- For the unit, see satoshi (unit).
Satoshi Nakamoto is the founder of Bitcoin and initial creator of the Original Bitcoin client. He has said in a P2P foundation profile that he is from Japan. Beyond that, not much else is known about him and his identity. He has been working on the Bitcoin project since 2007.
His involvement in the Bitcoin project had tapered and by late 2010 it has ended. The most recent messages reportedly indicate that Satoshi is "gone for good".
He left some clues about why he is doing this project with the inclusion of the following text in the Genesis block, "The Times 03/Jan/2009 Chancellor on brink of second bailout for banks".
Some interesting quotes:
Yes, [we will not find a solution to political problems in cryptography,] but we can win a major battle in the arms race and gain a new territory of freedom for several years.
Governments are good at cutting off the heads of a centrally controlled networks like Napster, but pure P2P networks like Gnutella and Tor seem to be holding their own.
It's very attractive to the libertarian viewpoint if we can explain it properly. I'm better with code than with words though. 
His identity and nationality are unknown.

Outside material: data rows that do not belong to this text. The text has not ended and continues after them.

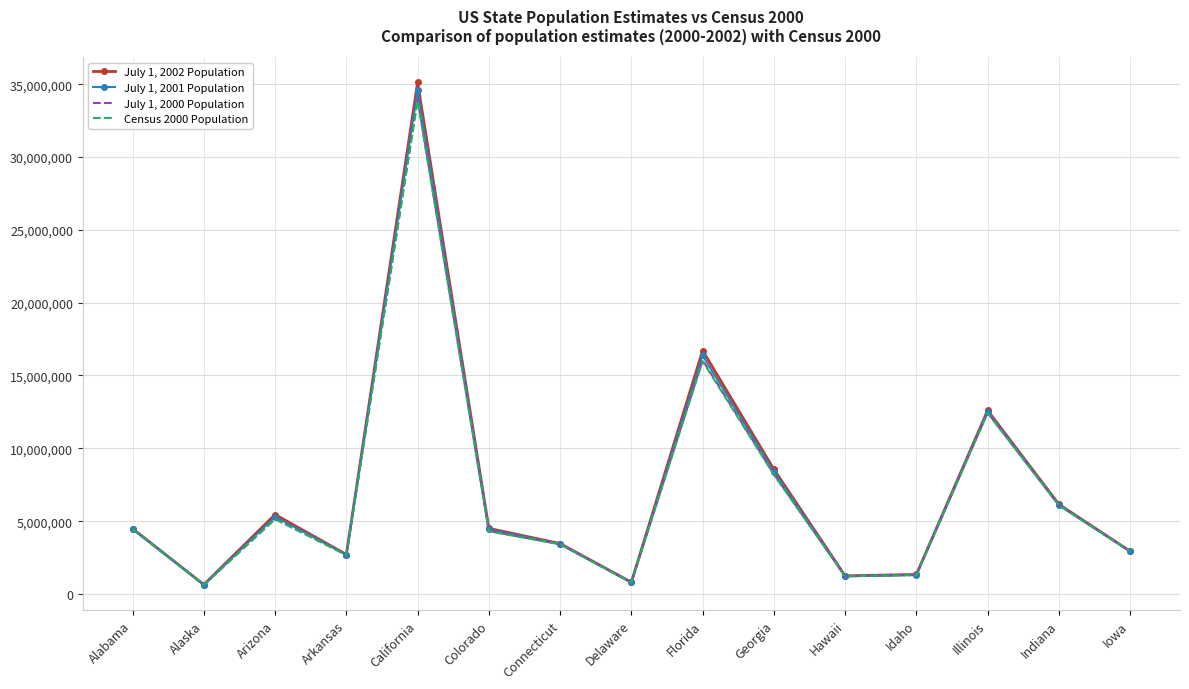

At California, list the series in order from smallest to largest.

Census 2000 Population, July 1, 2000 Population, July 1, 2001 Population, July 1, 2002 Population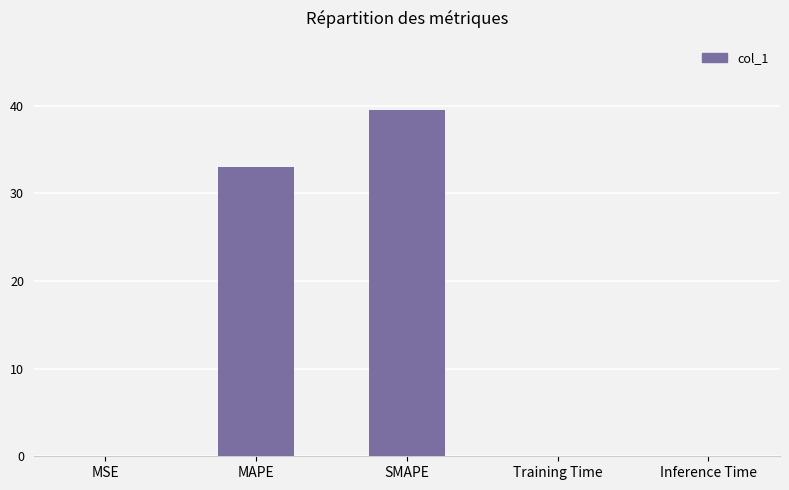

What is the maximum value shown in the chart?

39.5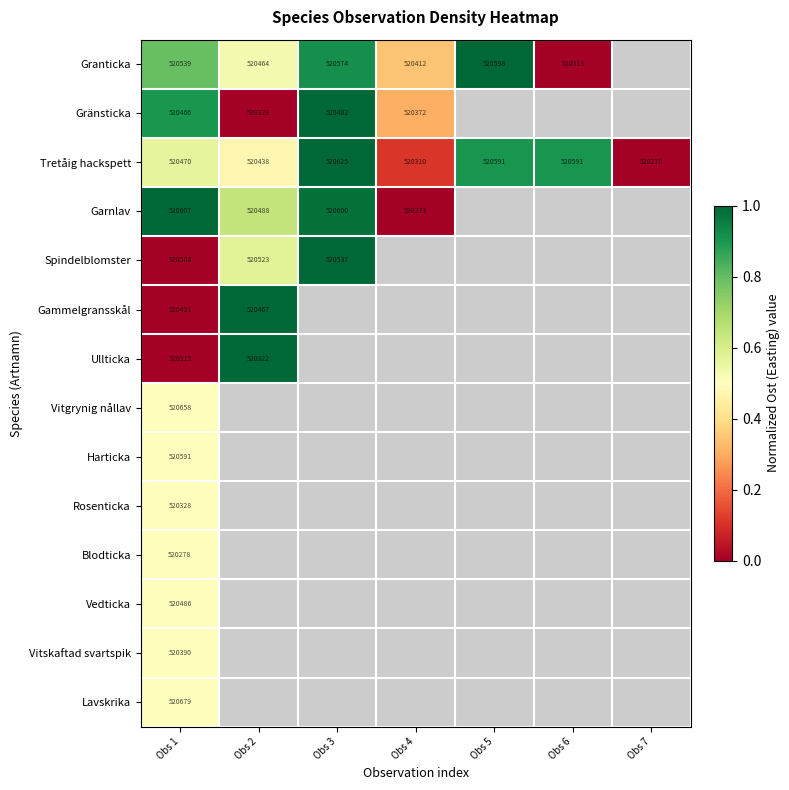

What is the difference between the maximum and minimum values in the Gränsticka series?

1.0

He is entirely unknown outside of Bitcoin as far as anyone can tell, and his (never used) PGP key was created just months prior to the date of the genesis block. He seems to be very familiar with the cryptography mailing list, but there are no non-Bitcoin posts from him on it. He has used an email address from an anonymous mail hosting service (vistomail) as well as one from a free webmail account (gmx.com) and sends mail when connected via Tor. Some have speculated that his entire identity was created in advance in order to protect himself or the network. Perhaps he chose the name Satoshi because it can mean "wisdom" or "reason" and Nakamoto can mean "Central source".
Ultimately the design of Bitcoin and its use of cryptographic proof and fully open implementation is one that makes its creator, in a sense, irrelevant and only of interest for historical reasons.